§ Input
========

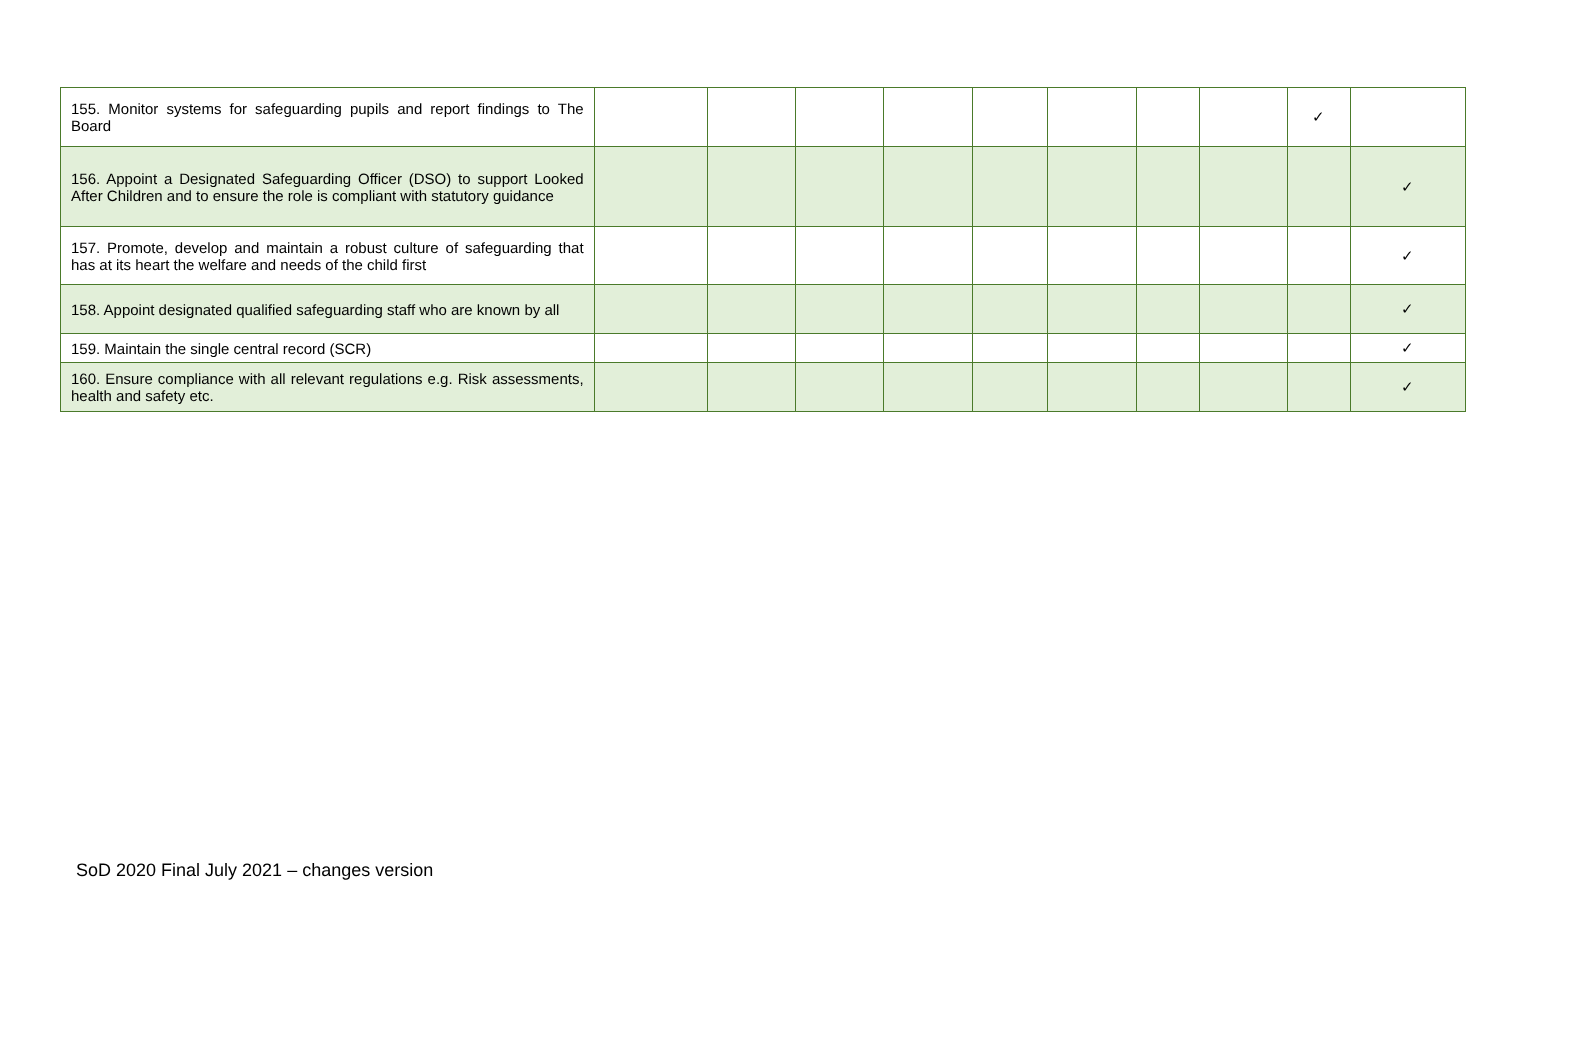| 155. Monitor systems for safeguarding pupils and report findings to The Board | | | | | | | | | ✓ | |
| 156. Appoint a Designated Safeguarding Officer (DSO) to support Looked After Children and to ensure the role is compliant with statutory guidance | | | | | | | | | | ✓ |
| 157. Promote, develop and maintain a robust culture of safeguarding that has at its heart the welfare and needs of the child first | | | | | | | | | | ✓ |
| 158. Appoint designated qualified safeguarding staff who are known by all | | | | | | | | | | ✓ |
| 159. Maintain the single central record (SCR) | | | | | | | | | | ✓ |
| 160. Ensure compliance with all relevant regulations e.g. Risk assessments, health and safety etc. | | | | | | | | | | ✓ |
SoD 2020 Final July 2021 – changes version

========

§ Assignment
Transcribe all of the lines above exactly as given. The pictures stay out.

§ Written solution
| 155. Monitor systems for safeguarding pupils and report findings to The Board | | | | | | | | | ✓ | |
| 156. Appoint a Designated Safeguarding Officer (DSO) to support Looked After Children and to ensure the role is compliant with statutory guidance | | | | | | | | | | ✓ |
| 157. Promote, develop and maintain a robust culture of safeguarding that has at its heart the welfare and needs of the child first | | | | | | | | | | ✓ |
| 158. Appoint designated qualified safeguarding staff who are known by all | | | | | | | | | | ✓ |
| 159. Maintain the single central record (SCR) | | | | | | | | | | ✓ |
| 160. Ensure compliance with all relevant regulations e.g. Risk assessments, health and safety etc. | | | | | | | | | | ✓ |
SoD 2020 Final July 2021 – changes version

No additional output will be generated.